Friday, 15 July 2011

Ecological Intelligence: Do Humans Have What it Takes to Survive? by Daniel Goleman

Excerpt from Daniel Goleman's book Ecological Intelligence :

Tibetans, of course, are not unique in their remarkable ability to find simple solutions to the daunting challenge of surviving, even thriving, in the most dire of environmental surrounds. From the Arctic Circle to the Sahara Desert, native peoples everywhere have survived only by understanding and exquisitely attuning themselves to the natural systems that surround them and designing ways of living that best interact with those systems. The tiny hamlet of Sher depends on three forces for its survival: sunlight, rainwater, and the wisdom to use nature's resources well.

Modern life diminishes such skills and wisdom; at the beginning of the twenty-first century, society has lost touch with what may be the singular sensibility crucial to our survival as a species. The routines of our daily lives go on completely disconnected from their adverse impacts on the world around us; our collective mind harbors blind spots that disconnect our everyday activities from the crises those same activities create in natural systems. Yet at the same time the global reach of industry and commerce means that the impacts of how we live extend to the far corners of the planet. Our species threatens to consume and befoul the natural world at a rate that far exceeds our planet's carrying capacity.

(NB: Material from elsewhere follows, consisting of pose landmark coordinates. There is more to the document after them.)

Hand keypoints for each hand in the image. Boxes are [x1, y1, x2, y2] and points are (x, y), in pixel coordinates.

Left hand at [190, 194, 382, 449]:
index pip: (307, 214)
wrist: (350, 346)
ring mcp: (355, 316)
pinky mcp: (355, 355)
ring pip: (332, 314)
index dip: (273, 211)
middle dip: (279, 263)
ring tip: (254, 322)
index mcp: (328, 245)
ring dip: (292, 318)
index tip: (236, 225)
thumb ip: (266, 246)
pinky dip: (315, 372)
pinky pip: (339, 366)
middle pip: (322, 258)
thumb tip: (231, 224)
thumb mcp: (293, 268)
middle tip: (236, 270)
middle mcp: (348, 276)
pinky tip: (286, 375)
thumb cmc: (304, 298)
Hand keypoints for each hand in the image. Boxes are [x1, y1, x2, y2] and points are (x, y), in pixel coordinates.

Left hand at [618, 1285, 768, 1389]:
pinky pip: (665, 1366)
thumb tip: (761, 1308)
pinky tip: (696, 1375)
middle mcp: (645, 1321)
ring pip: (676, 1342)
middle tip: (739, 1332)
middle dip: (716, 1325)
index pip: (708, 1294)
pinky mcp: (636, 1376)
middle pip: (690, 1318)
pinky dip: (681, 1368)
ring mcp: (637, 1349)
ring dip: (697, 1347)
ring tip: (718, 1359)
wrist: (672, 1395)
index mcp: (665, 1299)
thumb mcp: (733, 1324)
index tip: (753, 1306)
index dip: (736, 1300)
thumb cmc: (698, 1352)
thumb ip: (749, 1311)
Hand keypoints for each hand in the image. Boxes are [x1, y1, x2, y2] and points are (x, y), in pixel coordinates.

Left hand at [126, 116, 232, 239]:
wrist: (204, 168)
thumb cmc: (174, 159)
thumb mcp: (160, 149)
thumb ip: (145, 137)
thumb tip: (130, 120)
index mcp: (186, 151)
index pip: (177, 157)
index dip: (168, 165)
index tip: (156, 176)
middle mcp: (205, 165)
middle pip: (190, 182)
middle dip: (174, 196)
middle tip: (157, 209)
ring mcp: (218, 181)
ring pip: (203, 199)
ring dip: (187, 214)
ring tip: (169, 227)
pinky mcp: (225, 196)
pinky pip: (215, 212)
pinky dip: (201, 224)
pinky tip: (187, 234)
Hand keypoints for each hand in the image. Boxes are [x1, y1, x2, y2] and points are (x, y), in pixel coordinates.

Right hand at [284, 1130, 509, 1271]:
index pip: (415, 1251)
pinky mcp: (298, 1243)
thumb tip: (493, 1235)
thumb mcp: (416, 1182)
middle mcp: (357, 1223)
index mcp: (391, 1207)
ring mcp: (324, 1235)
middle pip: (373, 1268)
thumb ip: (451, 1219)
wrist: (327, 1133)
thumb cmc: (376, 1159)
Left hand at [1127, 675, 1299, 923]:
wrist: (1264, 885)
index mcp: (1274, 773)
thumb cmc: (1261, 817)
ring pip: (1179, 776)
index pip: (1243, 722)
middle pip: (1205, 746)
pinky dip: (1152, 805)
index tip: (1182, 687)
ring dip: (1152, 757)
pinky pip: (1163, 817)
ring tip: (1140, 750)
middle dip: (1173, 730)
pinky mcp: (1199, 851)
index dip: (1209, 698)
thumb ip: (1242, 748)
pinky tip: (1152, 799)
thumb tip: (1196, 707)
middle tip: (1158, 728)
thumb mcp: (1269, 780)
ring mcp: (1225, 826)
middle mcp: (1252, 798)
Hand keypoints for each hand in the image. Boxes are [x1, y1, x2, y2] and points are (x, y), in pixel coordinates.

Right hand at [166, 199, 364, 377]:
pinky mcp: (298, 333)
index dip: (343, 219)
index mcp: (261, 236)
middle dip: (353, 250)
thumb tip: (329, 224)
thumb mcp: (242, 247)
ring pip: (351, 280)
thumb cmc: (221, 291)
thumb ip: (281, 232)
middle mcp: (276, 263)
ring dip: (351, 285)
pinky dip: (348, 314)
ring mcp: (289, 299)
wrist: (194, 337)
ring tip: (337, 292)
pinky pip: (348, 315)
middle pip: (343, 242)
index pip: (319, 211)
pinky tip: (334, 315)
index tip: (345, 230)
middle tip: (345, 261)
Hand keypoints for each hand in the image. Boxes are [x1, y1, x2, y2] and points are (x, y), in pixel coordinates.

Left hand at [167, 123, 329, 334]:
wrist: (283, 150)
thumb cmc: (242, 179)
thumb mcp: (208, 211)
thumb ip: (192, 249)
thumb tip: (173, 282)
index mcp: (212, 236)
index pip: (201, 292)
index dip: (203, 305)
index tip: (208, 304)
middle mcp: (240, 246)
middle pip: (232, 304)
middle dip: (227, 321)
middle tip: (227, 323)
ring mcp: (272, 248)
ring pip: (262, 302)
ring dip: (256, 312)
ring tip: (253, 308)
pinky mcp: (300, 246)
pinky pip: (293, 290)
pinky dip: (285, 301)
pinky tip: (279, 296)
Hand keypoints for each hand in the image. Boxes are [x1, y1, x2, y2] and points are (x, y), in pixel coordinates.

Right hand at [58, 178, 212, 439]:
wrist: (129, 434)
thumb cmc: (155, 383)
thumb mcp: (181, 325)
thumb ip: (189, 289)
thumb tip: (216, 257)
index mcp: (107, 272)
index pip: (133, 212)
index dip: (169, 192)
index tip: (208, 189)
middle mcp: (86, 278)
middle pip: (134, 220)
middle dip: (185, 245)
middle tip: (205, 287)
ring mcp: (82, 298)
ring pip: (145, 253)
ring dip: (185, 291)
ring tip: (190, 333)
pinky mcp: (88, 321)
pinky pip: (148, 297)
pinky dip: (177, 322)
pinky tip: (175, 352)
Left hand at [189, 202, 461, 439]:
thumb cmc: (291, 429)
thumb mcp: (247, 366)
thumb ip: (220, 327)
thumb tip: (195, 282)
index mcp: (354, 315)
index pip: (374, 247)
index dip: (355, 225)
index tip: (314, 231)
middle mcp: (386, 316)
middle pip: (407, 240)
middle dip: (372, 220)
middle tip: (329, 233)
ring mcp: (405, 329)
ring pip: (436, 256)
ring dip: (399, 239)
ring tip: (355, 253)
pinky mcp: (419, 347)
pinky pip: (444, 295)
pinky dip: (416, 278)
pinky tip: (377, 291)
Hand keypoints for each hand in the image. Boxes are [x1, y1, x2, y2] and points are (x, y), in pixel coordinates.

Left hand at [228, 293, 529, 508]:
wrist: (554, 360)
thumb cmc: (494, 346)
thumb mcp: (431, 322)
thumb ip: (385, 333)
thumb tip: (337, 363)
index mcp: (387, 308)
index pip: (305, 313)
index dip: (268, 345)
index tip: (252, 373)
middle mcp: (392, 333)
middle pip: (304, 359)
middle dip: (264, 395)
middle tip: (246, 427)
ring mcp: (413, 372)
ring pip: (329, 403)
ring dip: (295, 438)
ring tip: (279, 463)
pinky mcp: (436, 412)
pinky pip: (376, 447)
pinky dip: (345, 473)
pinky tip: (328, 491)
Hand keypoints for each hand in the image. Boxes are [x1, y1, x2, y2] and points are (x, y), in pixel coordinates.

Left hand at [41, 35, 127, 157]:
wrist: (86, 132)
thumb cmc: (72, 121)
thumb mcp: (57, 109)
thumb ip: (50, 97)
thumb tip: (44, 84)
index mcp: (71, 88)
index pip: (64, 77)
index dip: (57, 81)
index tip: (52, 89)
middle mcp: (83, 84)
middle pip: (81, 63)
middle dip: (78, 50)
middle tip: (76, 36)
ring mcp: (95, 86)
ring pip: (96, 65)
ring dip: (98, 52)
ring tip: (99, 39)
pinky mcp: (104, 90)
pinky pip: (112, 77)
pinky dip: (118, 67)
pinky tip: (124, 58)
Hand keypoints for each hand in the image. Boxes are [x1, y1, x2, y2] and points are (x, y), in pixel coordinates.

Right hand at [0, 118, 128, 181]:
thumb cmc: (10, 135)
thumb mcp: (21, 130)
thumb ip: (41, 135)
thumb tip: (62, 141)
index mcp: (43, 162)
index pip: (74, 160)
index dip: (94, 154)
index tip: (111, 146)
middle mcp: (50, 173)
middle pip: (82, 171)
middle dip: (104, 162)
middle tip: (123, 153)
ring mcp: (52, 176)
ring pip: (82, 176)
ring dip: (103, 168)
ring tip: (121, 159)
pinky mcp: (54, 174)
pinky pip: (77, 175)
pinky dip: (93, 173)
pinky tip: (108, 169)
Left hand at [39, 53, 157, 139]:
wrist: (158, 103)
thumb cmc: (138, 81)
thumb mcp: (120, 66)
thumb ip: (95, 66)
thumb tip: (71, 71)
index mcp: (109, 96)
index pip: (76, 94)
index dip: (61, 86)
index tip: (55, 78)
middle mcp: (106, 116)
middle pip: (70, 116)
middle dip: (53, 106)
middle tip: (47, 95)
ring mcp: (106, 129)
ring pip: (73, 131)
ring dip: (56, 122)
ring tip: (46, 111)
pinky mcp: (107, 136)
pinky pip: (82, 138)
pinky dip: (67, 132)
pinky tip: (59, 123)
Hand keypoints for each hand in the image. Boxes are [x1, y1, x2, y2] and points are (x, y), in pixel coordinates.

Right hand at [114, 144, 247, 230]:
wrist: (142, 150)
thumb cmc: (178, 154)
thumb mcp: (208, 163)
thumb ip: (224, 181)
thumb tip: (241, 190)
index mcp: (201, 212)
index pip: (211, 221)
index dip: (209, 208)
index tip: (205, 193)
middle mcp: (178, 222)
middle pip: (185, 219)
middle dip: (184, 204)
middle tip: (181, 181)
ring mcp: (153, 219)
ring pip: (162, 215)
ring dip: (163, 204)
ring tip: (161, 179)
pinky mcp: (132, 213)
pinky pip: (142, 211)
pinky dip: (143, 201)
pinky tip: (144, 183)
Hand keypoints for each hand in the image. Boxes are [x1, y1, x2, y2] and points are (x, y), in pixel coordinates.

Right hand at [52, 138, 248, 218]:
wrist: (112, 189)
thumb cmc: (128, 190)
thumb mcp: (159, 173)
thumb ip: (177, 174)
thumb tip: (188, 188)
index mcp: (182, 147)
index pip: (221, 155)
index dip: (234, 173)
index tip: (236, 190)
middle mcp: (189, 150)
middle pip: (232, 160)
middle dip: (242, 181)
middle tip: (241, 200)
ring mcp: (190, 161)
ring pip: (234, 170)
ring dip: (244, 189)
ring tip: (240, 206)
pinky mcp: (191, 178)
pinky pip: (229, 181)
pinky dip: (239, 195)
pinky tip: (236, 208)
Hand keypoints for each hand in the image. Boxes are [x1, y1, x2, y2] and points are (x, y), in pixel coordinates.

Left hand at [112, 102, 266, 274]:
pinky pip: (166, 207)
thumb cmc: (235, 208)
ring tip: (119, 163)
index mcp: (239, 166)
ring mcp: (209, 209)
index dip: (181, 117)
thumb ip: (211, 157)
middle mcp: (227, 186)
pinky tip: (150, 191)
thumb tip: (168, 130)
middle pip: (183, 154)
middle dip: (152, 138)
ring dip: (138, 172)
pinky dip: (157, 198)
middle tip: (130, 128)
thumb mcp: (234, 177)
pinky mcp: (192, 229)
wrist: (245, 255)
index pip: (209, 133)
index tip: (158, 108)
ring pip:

I think of the brand of wisdom that has kept that tiny Himalayan village alive for these centuries as "ecological intelligence," our ability to adapt to our ecological niche. Ecological refers to an understanding of organisms and their ecosystems, and intelligence connotes the capacity to learn from experience and deal effectively with our environment. Ecological intelligence lets us apply what we learn about how human activity impinges on ecosystems so as to do less harm and once again to live sustainably in our niche -- these days the entire planet.